▸ Testo dell'esercizio
Dopo la proposta di tregua da parte di Hamas, Israele sembra possibilista. Ismail
Haniye, leader di Hamas, infatti, si dice favorevole a negoziare le fine dei lanci
di razzi Qassam su Israele.
Secondo il vice premier israeliano Simon Peres, le parole del leader del gruppo
palestinese
sono solo “fumo negli occhi”. Più possibilista è sembrato invece il ministro dei
Trasporti israeliano,
Shaul Mofaz, che ha definito la tregua “qualcosa che si può pensare”.
Mofaz, però, ha specificato alcune condizioni. “Una cosa deve essere chiara”

(Elementi di dati)
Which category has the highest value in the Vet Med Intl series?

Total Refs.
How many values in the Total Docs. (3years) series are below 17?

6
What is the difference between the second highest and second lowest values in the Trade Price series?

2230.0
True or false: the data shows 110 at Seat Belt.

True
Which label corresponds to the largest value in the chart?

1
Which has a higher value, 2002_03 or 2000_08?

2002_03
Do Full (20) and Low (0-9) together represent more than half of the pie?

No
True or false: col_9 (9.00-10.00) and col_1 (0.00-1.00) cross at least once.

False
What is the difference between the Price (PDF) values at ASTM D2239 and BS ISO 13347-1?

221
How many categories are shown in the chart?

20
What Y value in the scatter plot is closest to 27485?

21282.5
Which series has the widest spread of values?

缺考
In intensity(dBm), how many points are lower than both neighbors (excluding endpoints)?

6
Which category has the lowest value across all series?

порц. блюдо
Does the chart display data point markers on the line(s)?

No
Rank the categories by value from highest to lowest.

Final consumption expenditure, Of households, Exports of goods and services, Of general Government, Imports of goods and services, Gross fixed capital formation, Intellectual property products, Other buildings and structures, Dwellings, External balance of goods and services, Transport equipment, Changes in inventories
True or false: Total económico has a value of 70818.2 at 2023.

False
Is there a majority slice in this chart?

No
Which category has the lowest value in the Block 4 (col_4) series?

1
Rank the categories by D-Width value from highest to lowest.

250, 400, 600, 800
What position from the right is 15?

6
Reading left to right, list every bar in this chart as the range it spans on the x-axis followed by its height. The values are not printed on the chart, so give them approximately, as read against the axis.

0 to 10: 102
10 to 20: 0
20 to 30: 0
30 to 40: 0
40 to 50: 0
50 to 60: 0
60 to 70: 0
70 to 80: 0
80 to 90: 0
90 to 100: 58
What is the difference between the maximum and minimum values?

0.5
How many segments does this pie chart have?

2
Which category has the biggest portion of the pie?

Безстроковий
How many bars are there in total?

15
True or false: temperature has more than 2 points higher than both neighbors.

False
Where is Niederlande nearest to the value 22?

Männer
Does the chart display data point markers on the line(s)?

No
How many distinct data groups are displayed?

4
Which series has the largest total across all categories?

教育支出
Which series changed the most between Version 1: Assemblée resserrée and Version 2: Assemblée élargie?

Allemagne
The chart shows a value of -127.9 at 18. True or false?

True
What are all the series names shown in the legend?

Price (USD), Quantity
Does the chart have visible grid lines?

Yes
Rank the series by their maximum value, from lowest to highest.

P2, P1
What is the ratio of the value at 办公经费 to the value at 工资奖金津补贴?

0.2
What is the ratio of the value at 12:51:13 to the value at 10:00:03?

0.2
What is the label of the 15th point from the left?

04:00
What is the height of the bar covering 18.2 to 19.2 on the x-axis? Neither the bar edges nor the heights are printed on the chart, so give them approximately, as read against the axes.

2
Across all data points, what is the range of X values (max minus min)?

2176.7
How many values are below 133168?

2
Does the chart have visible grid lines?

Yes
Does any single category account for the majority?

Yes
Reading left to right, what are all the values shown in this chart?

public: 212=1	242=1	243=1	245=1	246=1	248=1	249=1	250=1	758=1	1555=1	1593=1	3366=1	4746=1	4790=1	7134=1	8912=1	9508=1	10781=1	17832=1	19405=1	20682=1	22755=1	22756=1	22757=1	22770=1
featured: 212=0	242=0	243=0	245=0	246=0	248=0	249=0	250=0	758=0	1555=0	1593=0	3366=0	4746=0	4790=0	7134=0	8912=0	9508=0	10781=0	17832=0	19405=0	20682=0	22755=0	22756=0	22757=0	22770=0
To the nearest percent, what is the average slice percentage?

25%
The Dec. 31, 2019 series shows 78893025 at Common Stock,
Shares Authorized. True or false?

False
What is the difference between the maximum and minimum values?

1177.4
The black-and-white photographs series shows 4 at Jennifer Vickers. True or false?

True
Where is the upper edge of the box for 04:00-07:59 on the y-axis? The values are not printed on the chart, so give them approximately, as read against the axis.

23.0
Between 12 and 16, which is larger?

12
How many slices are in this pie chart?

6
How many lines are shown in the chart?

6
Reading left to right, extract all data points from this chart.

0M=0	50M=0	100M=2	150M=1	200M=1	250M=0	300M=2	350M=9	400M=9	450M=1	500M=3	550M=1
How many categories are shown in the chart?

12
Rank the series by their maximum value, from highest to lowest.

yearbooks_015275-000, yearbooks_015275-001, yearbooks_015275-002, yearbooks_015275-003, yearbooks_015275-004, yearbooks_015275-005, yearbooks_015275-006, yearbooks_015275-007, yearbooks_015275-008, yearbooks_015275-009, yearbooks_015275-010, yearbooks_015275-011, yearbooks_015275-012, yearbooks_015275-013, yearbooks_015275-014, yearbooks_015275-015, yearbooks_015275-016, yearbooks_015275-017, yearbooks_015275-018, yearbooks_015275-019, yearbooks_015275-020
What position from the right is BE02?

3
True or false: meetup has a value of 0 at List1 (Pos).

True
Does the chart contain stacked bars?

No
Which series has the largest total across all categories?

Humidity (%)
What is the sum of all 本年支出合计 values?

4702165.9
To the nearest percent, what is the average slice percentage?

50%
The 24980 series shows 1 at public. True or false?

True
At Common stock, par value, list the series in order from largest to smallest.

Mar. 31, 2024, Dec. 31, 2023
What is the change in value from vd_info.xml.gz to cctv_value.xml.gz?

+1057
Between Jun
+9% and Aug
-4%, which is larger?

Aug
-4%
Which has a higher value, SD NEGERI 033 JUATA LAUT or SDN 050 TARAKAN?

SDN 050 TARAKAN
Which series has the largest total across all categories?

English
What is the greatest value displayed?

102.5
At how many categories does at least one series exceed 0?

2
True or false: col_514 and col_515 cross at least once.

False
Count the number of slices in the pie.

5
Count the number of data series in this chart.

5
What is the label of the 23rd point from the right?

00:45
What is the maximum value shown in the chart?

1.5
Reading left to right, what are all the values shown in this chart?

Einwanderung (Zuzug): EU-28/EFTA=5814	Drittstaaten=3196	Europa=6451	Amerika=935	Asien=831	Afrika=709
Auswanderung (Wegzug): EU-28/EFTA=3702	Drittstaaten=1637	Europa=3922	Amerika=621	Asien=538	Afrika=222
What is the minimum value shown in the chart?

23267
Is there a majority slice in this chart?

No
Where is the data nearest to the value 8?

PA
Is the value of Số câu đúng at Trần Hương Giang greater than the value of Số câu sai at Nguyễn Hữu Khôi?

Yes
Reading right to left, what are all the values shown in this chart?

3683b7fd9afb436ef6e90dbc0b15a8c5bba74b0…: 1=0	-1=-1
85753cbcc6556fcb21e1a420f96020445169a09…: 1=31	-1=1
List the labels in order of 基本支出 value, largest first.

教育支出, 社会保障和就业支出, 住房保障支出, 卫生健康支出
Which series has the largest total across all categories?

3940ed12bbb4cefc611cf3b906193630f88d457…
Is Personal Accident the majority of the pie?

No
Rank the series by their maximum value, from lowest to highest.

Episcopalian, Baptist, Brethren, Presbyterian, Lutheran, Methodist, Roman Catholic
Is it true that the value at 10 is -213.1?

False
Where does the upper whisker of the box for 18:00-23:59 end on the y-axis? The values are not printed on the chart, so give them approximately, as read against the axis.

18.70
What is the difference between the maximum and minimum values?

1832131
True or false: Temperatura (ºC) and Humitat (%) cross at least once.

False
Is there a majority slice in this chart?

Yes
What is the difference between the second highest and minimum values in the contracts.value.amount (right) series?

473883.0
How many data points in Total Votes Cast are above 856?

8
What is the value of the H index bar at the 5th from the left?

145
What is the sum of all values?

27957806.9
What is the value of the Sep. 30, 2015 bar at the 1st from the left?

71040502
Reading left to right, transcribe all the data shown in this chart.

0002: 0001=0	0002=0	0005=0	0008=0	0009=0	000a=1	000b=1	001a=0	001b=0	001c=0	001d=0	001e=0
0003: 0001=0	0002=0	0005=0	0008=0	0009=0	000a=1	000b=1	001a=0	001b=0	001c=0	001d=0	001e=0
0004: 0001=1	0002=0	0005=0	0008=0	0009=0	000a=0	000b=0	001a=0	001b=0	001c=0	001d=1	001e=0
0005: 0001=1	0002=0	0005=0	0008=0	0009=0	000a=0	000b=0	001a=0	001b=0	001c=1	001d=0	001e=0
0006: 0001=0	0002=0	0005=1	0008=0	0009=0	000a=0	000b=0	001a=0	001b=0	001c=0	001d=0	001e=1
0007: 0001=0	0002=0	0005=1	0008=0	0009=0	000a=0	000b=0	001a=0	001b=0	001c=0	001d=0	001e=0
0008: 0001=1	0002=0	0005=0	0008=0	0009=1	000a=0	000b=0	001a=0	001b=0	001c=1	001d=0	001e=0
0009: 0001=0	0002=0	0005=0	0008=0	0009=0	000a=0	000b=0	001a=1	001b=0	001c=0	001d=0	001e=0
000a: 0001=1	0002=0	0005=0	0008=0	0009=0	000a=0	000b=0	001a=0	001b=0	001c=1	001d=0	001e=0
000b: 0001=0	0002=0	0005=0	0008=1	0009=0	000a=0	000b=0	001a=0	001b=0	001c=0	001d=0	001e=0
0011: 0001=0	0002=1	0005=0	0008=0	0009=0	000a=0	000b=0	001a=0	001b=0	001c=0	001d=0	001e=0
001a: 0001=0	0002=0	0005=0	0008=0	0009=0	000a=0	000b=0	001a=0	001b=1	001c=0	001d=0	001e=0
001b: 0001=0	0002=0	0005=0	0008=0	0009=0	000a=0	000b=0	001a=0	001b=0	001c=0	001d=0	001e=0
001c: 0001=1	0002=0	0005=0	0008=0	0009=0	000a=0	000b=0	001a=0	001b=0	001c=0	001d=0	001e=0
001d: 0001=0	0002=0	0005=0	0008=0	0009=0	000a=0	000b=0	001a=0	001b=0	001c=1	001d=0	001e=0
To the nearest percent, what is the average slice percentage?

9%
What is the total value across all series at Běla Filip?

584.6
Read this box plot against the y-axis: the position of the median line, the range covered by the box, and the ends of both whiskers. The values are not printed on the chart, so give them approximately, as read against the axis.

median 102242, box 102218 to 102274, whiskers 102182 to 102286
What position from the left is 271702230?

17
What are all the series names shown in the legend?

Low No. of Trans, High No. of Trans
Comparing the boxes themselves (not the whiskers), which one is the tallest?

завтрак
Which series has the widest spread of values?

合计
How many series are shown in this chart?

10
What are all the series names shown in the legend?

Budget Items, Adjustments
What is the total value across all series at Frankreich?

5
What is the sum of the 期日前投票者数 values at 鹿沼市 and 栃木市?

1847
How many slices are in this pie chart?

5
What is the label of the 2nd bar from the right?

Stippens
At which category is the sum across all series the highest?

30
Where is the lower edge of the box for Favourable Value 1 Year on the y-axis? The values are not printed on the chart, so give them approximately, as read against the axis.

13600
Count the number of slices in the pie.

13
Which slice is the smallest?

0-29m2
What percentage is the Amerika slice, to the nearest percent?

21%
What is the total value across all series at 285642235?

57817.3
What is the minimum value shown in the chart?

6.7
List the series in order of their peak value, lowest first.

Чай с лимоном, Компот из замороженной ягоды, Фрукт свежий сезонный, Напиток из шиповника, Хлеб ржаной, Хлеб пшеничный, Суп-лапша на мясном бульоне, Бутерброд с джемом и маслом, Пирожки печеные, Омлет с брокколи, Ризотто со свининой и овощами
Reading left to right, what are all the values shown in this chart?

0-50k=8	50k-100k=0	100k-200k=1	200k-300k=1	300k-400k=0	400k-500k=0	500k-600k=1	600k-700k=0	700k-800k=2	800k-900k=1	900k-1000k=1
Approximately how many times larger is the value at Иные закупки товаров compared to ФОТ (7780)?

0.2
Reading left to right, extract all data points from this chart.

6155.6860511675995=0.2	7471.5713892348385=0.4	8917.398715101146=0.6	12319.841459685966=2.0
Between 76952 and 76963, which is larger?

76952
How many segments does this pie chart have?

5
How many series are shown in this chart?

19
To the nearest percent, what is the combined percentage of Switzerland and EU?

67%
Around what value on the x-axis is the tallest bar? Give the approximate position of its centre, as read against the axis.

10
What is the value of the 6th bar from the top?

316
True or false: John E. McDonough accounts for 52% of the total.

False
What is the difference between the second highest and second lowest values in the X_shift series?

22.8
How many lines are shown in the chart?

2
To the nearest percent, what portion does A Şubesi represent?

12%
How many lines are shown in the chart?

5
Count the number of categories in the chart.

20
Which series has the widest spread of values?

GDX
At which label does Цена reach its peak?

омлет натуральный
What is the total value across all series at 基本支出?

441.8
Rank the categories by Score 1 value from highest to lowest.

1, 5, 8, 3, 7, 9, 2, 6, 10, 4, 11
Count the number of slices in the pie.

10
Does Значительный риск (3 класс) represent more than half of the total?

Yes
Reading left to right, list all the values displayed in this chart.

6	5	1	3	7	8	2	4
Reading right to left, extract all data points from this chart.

▸ Esercizi da svolgere
1. Elenca tutte le persone chiamate per nome nel testo sulla tregua tra Hamas e Israele.
2. Riprendi il testo sulla tregua tra Hamas e Israele dal punto in cui si ferma.

▸ Ecco le soluzioni
1. Ismail Haniye, Simon Peres, Shaul Mofaz

2.
ha
detto il ministro dei Trasporti, “Israele non fermerà i suoi attacchi aerei contro
Hamas e le altre organizzazioni militari palestinesi fino a quando continueranno
gli attacchi missilistici da Gaza verso Israele”. Il vice premier israeliano Haim
Ramon si dice meno ottimista circa la possibilità di “mediazione” con i leader
di Gaza. “Secondo me – ha spiegato - il desiderio della tregua non deriva da
una vera volontà. Hamas controlla la Striscia con l'unico scopo di continuare
il lancio dei razzi contro Israele”.